Area of an object between two circles

Question

I am trying to solve this problem. I know that the solution is really simple, but I need to solve it using integral calculus.

I have two circles which define the following area between them: $$x^2+(y-1/2)^2>1/4$$ $$x^2+(y-1)^2<1$$

I've tried solving it using transformation to polar coordinates, but i don't know how to do it correctly, when there are multiple intersecting objects.

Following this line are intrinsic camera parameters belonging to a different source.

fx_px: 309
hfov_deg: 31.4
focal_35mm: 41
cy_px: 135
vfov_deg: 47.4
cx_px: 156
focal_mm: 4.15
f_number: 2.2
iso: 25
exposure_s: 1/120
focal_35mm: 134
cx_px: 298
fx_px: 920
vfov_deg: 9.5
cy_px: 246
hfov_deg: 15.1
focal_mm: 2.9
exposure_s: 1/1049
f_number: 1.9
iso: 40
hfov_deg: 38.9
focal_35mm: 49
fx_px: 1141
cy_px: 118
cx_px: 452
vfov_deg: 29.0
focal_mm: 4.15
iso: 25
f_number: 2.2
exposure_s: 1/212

EDIT: Thanks to the comment I used $$x=r*\cos{\varphi}\\y=r*\sin{\varphi}$$ and I managed to get $$ |r| > \sin{\varphi}\\|r|<2\sin{\varphi}$$ So the integral I created is $$2\int_0^\pi\int_{\sin{\varphi}}^{2\sin{\varphi}}rdrd\varphi$$

It gives the correct solution. However, can't it be computed differently? (Using different bounds). I needed to know how to integrate $\sin^2{x}$ in this case, which is complicated a bit.

Answer 1

As you have already mentioned in your question, you want to perform the following double integral:

$$ 2 \int_{0}^{\pi} \int_{sin\phi}^{2sin\phi} rdrd\phi = 2 \int_{0}^{\pi} \frac{r^2}{2} \bigg|_{sin\phi}^{2sin\phi} d\phi = \int_{0}^{\pi} 4 sin^2\phi - sin^2\phi d\phi = 3 \int_{0}^{\pi} sin^2\phi d\phi $$

You can use the fact that $ cos(2\phi) = cos^2\phi - sin^2\phi = 1 - 2sin^2\phi \rightarrow sin^2\phi = \frac{1}{2} \big( 1 - cos2\phi \big) $ to simplify this integral, i.e.

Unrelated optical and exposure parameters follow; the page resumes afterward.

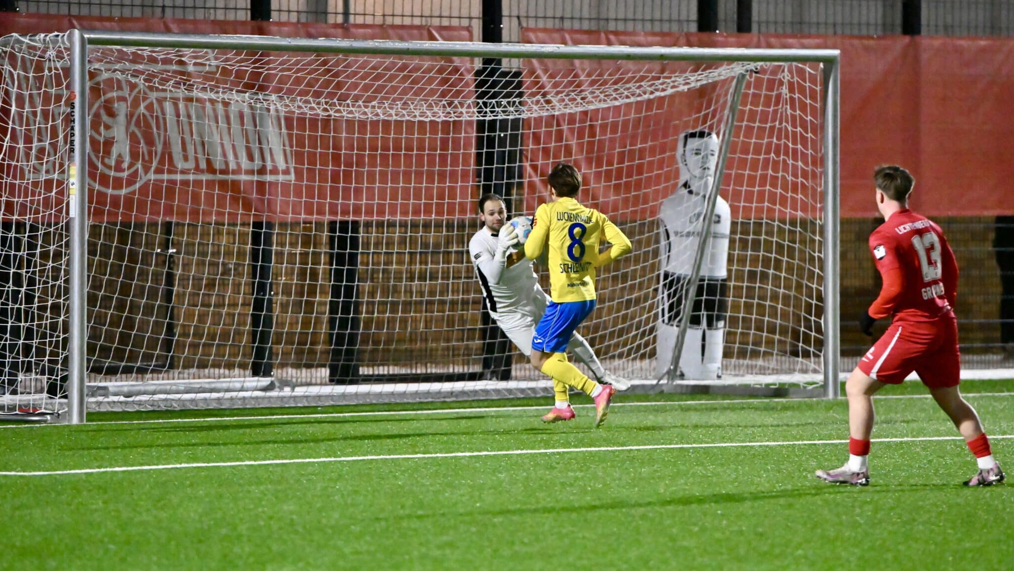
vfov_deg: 5.8
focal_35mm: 210
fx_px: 5646
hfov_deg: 10.3
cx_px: 507
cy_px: 295
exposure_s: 1/1250
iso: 10000
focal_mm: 200
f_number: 3.2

$ 3 \int_{0}^{\pi} sin^2\phi d\phi = 3 \int_{0}^{\pi} \frac{1}{2} \big( 1 - cos2\phi \big) d\phi = \frac{3}{2} \int_{0}^{\pi} (1 - cos2\phi) d\phi = \frac{3}{2} \Big( \phi - \frac{1}{2}sin2\phi \Big) \Big|_{0}^{\pi} = \frac{3}{2} \Big( \pi - 0 - (0 - 0) \Big) = \frac{3}{2}\pi $